WORK REQUIRED: Below is a listing; repeat exactly the lines from the one containing "econômica generalizada." to the one containing "atividade, o assunto", both included.

MATERIAL FOR THIS EXERCISE:
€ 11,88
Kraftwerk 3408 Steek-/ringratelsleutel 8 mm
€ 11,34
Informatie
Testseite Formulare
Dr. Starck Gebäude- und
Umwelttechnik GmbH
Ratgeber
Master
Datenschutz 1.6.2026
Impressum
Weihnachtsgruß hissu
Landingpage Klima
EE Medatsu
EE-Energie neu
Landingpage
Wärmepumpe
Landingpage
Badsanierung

==

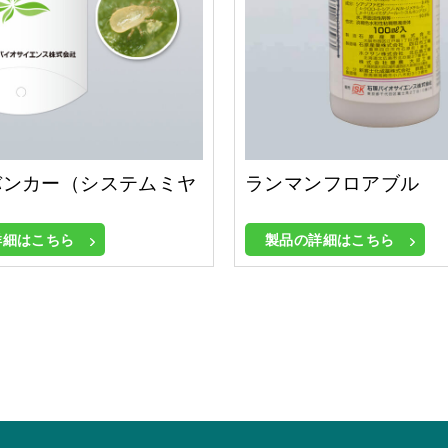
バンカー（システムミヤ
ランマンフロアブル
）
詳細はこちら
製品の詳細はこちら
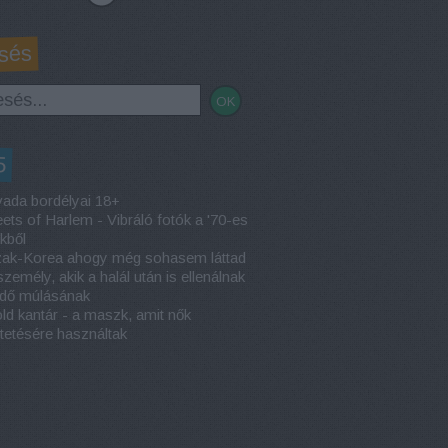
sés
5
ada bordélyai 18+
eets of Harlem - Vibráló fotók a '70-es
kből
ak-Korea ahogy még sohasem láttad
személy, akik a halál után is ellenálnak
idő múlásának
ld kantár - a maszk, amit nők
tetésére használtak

--

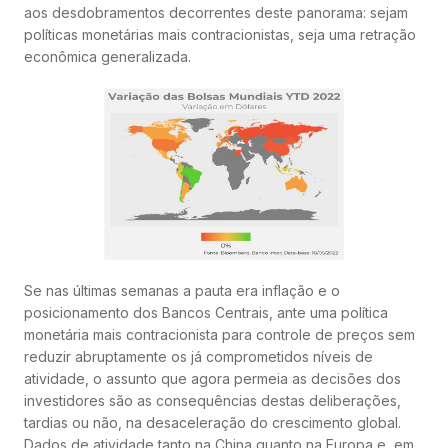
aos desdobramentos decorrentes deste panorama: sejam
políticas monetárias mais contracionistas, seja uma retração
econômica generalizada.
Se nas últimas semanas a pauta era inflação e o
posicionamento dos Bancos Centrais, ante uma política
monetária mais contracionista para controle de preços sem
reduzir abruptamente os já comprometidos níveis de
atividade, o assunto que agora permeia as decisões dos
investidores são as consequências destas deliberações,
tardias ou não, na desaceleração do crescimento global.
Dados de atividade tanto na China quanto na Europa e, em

RESULT BELOW:
econômica generalizada.
Se nas últimas semanas a pauta era inflação e o
posicionamento dos Bancos Centrais, ante uma política
monetária mais contracionista para controle de preços sem
reduzir abruptamente os já comprometidos níveis de
atividade, o assunto que agora permeia as decisões dos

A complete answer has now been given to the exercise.